DATA RECORDS:

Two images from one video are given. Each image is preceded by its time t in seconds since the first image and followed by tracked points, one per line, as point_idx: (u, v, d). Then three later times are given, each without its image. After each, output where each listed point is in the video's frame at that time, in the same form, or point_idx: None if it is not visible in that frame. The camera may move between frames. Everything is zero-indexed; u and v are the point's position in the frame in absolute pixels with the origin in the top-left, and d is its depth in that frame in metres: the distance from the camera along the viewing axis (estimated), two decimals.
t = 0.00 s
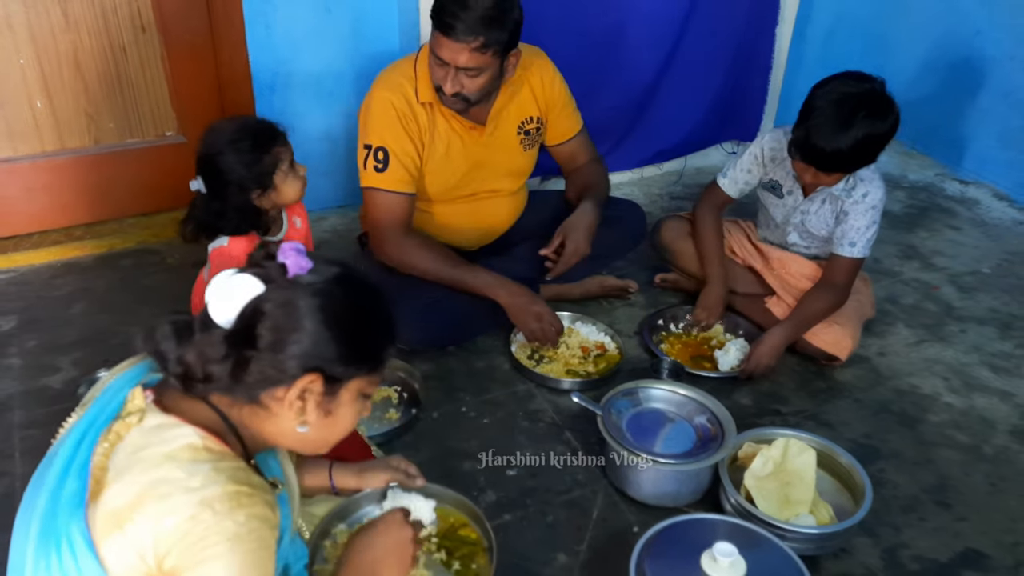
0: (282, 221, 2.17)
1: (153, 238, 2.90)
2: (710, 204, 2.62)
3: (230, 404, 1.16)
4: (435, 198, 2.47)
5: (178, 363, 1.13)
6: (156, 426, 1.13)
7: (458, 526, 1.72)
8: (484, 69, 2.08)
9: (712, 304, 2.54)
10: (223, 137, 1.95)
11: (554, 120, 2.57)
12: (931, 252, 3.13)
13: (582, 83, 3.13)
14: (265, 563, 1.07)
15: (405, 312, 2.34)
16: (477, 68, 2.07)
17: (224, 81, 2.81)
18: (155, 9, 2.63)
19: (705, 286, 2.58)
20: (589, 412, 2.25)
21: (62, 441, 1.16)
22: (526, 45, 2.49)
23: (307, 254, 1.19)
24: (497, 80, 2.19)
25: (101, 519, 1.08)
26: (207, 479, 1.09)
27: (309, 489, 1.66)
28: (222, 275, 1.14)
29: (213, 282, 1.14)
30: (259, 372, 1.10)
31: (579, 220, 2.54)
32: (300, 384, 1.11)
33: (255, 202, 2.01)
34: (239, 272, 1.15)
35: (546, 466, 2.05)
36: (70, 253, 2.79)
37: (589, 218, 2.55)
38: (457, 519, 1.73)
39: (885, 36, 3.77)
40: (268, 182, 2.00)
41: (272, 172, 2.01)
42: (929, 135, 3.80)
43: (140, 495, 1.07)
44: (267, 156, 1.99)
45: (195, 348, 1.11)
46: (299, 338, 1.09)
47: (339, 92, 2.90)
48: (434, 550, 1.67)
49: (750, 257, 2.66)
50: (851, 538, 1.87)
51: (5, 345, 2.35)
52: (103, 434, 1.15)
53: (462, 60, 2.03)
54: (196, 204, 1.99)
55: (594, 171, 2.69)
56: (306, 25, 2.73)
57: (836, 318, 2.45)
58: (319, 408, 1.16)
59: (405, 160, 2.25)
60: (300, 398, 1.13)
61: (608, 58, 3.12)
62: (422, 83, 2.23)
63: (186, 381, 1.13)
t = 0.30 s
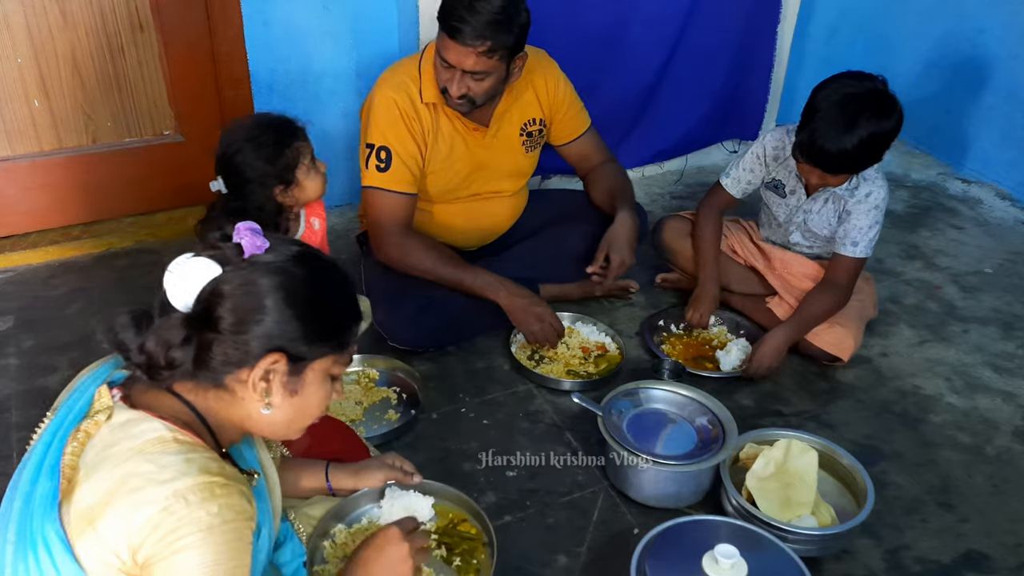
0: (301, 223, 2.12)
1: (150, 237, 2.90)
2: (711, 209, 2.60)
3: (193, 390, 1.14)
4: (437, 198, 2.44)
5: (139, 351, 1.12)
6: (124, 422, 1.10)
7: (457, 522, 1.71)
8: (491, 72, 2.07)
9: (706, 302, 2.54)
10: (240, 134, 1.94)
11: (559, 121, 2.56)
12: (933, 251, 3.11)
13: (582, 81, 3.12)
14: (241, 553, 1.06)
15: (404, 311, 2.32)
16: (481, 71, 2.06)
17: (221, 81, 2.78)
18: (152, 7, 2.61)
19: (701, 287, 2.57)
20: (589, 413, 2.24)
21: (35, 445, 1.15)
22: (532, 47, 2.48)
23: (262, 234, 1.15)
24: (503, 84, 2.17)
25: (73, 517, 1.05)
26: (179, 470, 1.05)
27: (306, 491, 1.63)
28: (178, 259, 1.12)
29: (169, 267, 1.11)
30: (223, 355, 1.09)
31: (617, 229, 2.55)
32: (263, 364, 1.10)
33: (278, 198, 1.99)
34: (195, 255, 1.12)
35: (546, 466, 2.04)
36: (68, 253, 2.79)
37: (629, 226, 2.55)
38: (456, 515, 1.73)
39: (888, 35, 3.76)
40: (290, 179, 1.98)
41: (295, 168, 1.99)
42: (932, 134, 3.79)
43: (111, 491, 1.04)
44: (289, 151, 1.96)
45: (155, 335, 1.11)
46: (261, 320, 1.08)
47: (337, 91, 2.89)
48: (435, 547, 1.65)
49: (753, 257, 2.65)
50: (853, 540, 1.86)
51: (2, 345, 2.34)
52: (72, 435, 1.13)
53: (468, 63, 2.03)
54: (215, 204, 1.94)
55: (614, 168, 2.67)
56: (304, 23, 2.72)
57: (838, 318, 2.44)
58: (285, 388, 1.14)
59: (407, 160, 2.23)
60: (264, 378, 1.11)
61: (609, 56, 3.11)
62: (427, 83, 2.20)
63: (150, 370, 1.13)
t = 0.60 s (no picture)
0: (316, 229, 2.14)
1: (150, 237, 2.89)
2: (716, 208, 2.61)
3: (172, 382, 1.13)
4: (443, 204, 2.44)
5: (119, 344, 1.11)
6: (107, 419, 1.10)
7: (458, 522, 1.71)
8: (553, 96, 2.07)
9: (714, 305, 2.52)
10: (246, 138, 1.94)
11: (567, 123, 2.56)
12: (933, 251, 3.11)
13: (583, 80, 3.11)
14: (227, 545, 1.06)
15: (404, 312, 2.32)
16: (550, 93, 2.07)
17: (220, 81, 2.79)
18: (152, 6, 2.62)
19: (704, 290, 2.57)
20: (589, 413, 2.24)
21: (18, 449, 1.15)
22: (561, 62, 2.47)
23: (241, 226, 1.16)
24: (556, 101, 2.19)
25: (61, 514, 1.06)
26: (163, 464, 1.05)
27: (306, 493, 1.61)
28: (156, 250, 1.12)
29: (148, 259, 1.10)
30: (202, 346, 1.08)
31: (617, 245, 2.51)
32: (242, 355, 1.09)
33: (295, 206, 1.99)
34: (174, 246, 1.12)
35: (546, 466, 2.04)
36: (68, 253, 2.78)
37: (628, 240, 2.52)
38: (457, 515, 1.73)
39: (888, 34, 3.76)
40: (308, 186, 1.98)
41: (313, 176, 1.99)
42: (932, 134, 3.79)
43: (96, 487, 1.04)
44: (308, 159, 1.96)
45: (135, 326, 1.09)
46: (240, 311, 1.08)
47: (337, 91, 2.88)
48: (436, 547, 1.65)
49: (754, 256, 2.65)
50: (853, 540, 1.86)
51: (2, 345, 2.34)
52: (53, 435, 1.13)
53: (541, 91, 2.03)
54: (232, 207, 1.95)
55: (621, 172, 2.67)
56: (303, 21, 2.71)
57: (838, 318, 2.44)
58: (264, 379, 1.14)
59: (417, 167, 2.22)
60: (243, 369, 1.11)
61: (609, 55, 3.10)
62: (446, 94, 2.19)
63: (131, 363, 1.11)
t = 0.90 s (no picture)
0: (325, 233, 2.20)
1: (150, 236, 2.89)
2: (712, 207, 2.60)
3: (160, 380, 1.13)
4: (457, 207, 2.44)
5: (108, 343, 1.11)
6: (93, 420, 1.10)
7: (457, 522, 1.72)
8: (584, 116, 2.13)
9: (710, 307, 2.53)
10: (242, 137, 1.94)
11: (580, 126, 2.57)
12: (933, 251, 3.11)
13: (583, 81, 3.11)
14: (227, 537, 1.07)
15: (405, 312, 2.32)
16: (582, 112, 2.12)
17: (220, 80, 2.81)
18: (153, 6, 2.62)
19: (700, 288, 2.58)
20: (589, 413, 2.24)
21: (7, 451, 1.15)
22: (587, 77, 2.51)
23: (229, 225, 1.17)
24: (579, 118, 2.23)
25: (51, 516, 1.05)
26: (153, 461, 1.05)
27: (305, 492, 1.61)
28: (144, 249, 1.12)
29: (136, 258, 1.11)
30: (190, 345, 1.08)
31: (613, 242, 2.51)
32: (229, 354, 1.09)
33: (299, 213, 2.00)
34: (161, 245, 1.13)
35: (546, 466, 2.04)
36: (68, 253, 2.79)
37: (625, 238, 2.52)
38: (456, 515, 1.73)
39: (888, 34, 3.76)
40: (311, 194, 1.98)
41: (316, 183, 1.99)
42: (932, 134, 3.78)
43: (86, 487, 1.04)
44: (312, 167, 1.96)
45: (123, 326, 1.09)
46: (228, 310, 1.07)
47: (338, 90, 2.87)
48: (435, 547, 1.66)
49: (754, 256, 2.65)
50: (853, 540, 1.86)
51: (2, 345, 2.34)
52: (41, 437, 1.13)
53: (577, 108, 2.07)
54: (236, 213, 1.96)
55: (623, 175, 2.67)
56: (304, 20, 2.70)
57: (838, 317, 2.44)
58: (252, 378, 1.14)
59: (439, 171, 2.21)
60: (230, 368, 1.11)
61: (609, 55, 3.10)
62: (472, 98, 2.20)
63: (119, 362, 1.11)
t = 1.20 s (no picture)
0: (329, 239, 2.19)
1: (151, 235, 2.90)
2: (711, 205, 2.61)
3: (157, 376, 1.14)
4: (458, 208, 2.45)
5: (105, 337, 1.12)
6: (91, 416, 1.11)
7: (458, 522, 1.73)
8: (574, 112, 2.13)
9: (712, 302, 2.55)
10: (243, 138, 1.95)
11: (580, 126, 2.58)
12: (932, 251, 3.12)
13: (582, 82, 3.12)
14: (218, 530, 1.07)
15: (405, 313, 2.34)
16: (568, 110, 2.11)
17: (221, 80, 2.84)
18: (154, 7, 2.63)
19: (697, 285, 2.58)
20: (589, 412, 2.25)
21: (7, 448, 1.16)
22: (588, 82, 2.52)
23: (227, 223, 1.20)
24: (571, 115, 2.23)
25: (46, 512, 1.06)
26: (146, 457, 1.06)
27: (307, 491, 1.62)
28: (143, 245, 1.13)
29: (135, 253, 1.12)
30: (186, 341, 1.09)
31: (613, 242, 2.52)
32: (224, 350, 1.10)
33: (304, 219, 2.00)
34: (159, 242, 1.14)
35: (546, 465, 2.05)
36: (70, 254, 2.80)
37: (626, 238, 2.52)
38: (456, 515, 1.74)
39: (887, 35, 3.77)
40: (318, 202, 1.99)
41: (325, 193, 2.00)
42: (931, 135, 3.79)
43: (80, 483, 1.05)
44: (322, 174, 1.97)
45: (120, 321, 1.10)
46: (226, 307, 1.09)
47: (338, 92, 2.88)
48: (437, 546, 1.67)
49: (752, 256, 2.66)
50: (851, 539, 1.87)
51: (5, 345, 2.35)
52: (38, 435, 1.15)
53: (560, 104, 2.06)
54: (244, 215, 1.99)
55: (622, 176, 2.68)
56: (304, 21, 2.70)
57: (837, 318, 2.45)
58: (247, 375, 1.15)
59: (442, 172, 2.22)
60: (225, 365, 1.12)
61: (609, 57, 3.11)
62: (475, 100, 2.21)
63: (116, 356, 1.12)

PROBLEM: From the data above, reproduce word for word the lines running from the line with "46: (261, 320, 1.08)" to the line with "63: (150, 370, 1.13)", ends included.

TASK SOLUTION:
46: (261, 320, 1.08)
47: (337, 91, 2.89)
48: (435, 547, 1.65)
49: (753, 257, 2.65)
50: (853, 540, 1.86)
51: (2, 345, 2.34)
52: (72, 435, 1.13)
53: (468, 63, 2.03)
54: (215, 204, 1.94)
55: (614, 168, 2.67)
56: (304, 23, 2.72)
57: (838, 318, 2.44)
58: (285, 388, 1.14)
59: (407, 160, 2.23)
60: (264, 378, 1.11)
61: (609, 56, 3.11)
62: (427, 83, 2.20)
63: (150, 370, 1.13)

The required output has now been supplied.